Recently, however, a team in their non-profit division turned their brainpower towards a different end: analyzing the achievement gap. Last month they published their findings in a report. Chock full of data, the report also has some surprising insights into the gap’s impact on our nation’s economy, as well as some new evidence suggesting that the gap can be closed.
 McKinsey's new report The single most fascinating piece of the report is a model of the economic effects of the achievement gap. According to McKinsey’s calculations, closing the black/white and Latino/white achievement gaps would raise the United States GDP by 2-4%. That’s $310-525 billion – bigger than the US recession of the early 1980s. Closing the low-income student/high-income student achievement gap would boost the economy even more: $400-670 billion. And closing the international gap – raising our kids’ performance to levels of students in Finland or Korea – would expand the economy by an incredible $1.3 – $2.3 trillion, a change in GDP much larger than the recession we’re in right now. To give you some perspective, Obama’s economic stimulus package is only $787 billion.
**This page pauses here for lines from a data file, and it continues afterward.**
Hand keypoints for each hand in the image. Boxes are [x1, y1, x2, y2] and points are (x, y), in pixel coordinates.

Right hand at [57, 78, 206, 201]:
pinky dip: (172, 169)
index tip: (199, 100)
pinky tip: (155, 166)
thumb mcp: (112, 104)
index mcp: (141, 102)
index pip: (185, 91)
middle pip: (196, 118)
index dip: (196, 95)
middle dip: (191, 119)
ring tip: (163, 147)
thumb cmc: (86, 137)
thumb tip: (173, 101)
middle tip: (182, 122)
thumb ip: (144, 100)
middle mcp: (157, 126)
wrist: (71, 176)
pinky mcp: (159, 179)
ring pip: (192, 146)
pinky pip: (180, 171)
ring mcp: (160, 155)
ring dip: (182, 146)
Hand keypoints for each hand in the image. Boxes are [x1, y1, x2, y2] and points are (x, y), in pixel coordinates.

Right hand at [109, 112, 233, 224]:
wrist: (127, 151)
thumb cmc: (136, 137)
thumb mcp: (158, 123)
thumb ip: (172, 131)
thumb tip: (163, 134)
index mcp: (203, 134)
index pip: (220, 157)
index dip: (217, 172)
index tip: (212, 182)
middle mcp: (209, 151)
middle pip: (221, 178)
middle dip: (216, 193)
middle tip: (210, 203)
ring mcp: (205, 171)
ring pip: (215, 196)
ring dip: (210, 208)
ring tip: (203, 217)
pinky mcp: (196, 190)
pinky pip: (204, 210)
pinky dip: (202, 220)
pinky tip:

In describing the economic impact of these gaps, the McKinsey folks don’t mince words. According to their calculations, the combined impact of the achievement gaps, “imposes on the United States the economic equivalent of a permanent national recession.” That’s deep.
In addition to examining dollar signs, the McKinsey folks also slice and dice the test score data. Unfortunately, some of their findings reiterate the bad news we’ve heard for years. Black and Latino students tend to be two to three years behind white students of the same age. The average poor black fourth grader in Washington, DC, is five years behind the average non-poor white fourth grader in New Jersey.
However, their analysis of test scores also uncovers some new reasons for optimism. Incredibly, from a national perspective, there are places where the racial achievement gap has closed. Latino eighth-graders in Ohio, for example, outperform white students from thirteen other states in reading; they’re seven points ahead of the national average. At least from the national perspective, these students, teachers, and families are closing the racial gap. In Texas, low-income black students perform at the same level as low-income white students in Alabama – not a high bar, but from a comparative perspective they, too, are closing the gap. These numbers, by the way are from the NAEP, a nationally standardized test that’s our best source of data for state-to-state comparisons.
This is fascinating news, as is a final conclusion the report reaches: schools make a difference. McKinsey found enormous disparities between schools and school districts, even when they served similar student populations. In Texas, one large, urban, 88% low-income middle school had its black students scoring at the 75th percentile statewide; another school with almost identical demographics scored at only the 22nd percentile. We know that poverty and race throw additional obstacles in kids’ paths; clearly, what’s going on in their classrooms and schools can help kids overcome them.